Se a gente destacar uma folha modificada dessa daqui, que quando fecundada pode dar origem a um pinhãozinho, o nome disso seria mega, dentro disso aqui, na verdade, essa folhinha seca, megasporângio.
Dentro do megasporângio vai ter um megaesporo, ou o megásporo, que é o esporo feminino.
Claro, a gente vai ver essas estruturas mais para frente.

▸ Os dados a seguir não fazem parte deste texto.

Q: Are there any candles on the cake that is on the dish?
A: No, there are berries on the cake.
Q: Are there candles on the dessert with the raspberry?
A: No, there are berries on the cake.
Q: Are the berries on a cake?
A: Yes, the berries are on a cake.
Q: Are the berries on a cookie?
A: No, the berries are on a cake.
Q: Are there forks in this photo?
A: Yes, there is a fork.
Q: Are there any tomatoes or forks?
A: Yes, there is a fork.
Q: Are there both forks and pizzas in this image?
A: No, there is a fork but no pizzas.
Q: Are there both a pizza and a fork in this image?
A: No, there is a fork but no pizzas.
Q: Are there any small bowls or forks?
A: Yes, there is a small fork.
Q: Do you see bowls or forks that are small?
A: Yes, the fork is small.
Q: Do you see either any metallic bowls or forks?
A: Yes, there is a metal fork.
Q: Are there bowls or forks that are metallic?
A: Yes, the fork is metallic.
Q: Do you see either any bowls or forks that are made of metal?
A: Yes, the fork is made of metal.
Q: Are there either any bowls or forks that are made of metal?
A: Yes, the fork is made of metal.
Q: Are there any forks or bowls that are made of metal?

E aqui é a mesma coisa, se a gente destacasse uma única folhinha modificada, nós teríamos o microsporângio, e dentro dele o micrósporo, que seria o esporo masculino.
Aqui está a planta adulta, o micro esporófito, fito é planta, micro esporófito adulto.
Professor, tem como bater o olho e dizer se é um pé masculino ou se é um pé feminino?
Tem.
Se a gente ver predomínio de estróbilos grandes, de pinhas grandes, é um pé feminino, é uma araucária feminina.
Se a gente bater o olho e ver pinhas pequenininhas, é um pé masculino.
O que pode acontecer, se a pessoa não é treinada, é ver pinhas pequenininhas e dizer que é um pé masculino, mas na verdade é porque ainda não terminou o seu crescimento, depois vai crescer, e vai virar isso aqui.
Tá bom, gente.
Então, olha só.
Sobre características de gimnospermas, a gente já viu tudo.
Se a prova pedir qualquer coisa das características principais do grupo, a gente está bem servido para responder.